**Work order:**
Could you set down every line of text from the material below, word for word, and leave the pictures out?

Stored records

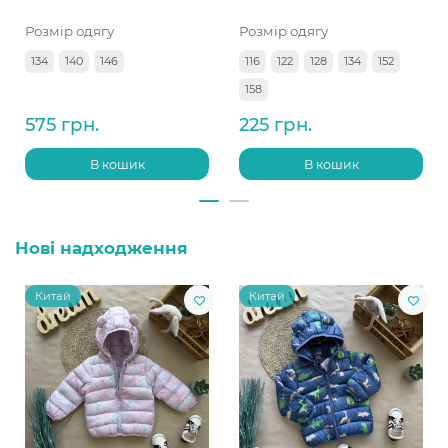
Розмір одягу
Розмір одягу
134
140
146
116
122
128
134
152
158
575 грн.
225 грн.
В кошик
В кошик
Нові надходження
Китай
Китай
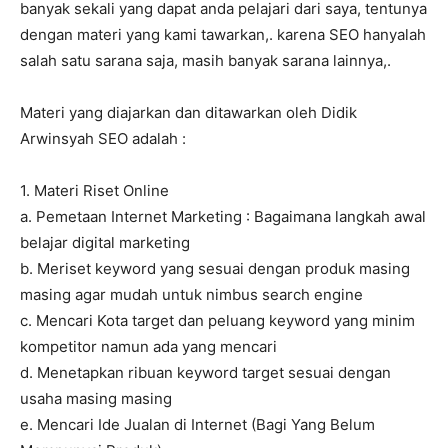
banyak sekali yang dapat anda pelajari dari saya, tentunya
dengan materi yang kami tawarkan,. karena SEO hanyalah
salah satu sarana saja, masih banyak sarana lainnya,.
Materi yang diajarkan dan ditawarkan oleh Didik
Arwinsyah SEO adalah :
1. Materi Riset Online
a. Pemetaan Internet Marketing : Bagaimana langkah awal
belajar digital marketing
b. Meriset keyword yang sesuai dengan produk masing
masing agar mudah untuk nimbus search engine
c. Mencari Kota target dan peluang keyword yang minim
kompetitor namun ada yang mencari
d. Menetapkan ribuan keyword target sesuai dengan
usaha masing masing
e. Mencari Ide Jualan di Internet (Bagi Yang Belum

**Solution for this task:**
Розмір одягу
Розмір одягу
134
140
146
116
122
128
134
152
158
575 грн.
225 грн.
В кошик
В кошик
Нові надходження
Китай
Китай
banyak sekali yang dapat anda pelajari dari saya, tentunya
dengan materi yang kami tawarkan,. karena SEO hanyalah
salah satu sarana saja, masih banyak sarana lainnya,.
Materi yang diajarkan dan ditawarkan oleh Didik
Arwinsyah SEO adalah :
1. Materi Riset Online
a. Pemetaan Internet Marketing : Bagaimana langkah awal
belajar digital marketing
b. Meriset keyword yang sesuai dengan produk masing
masing agar mudah untuk nimbus search engine
c. Mencari Kota target dan peluang keyword yang minim
kompetitor namun ada yang mencari
d. Menetapkan ribuan keyword target sesuai dengan
usaha masing masing
e. Mencari Ide Jualan di Internet (Bagi Yang Belum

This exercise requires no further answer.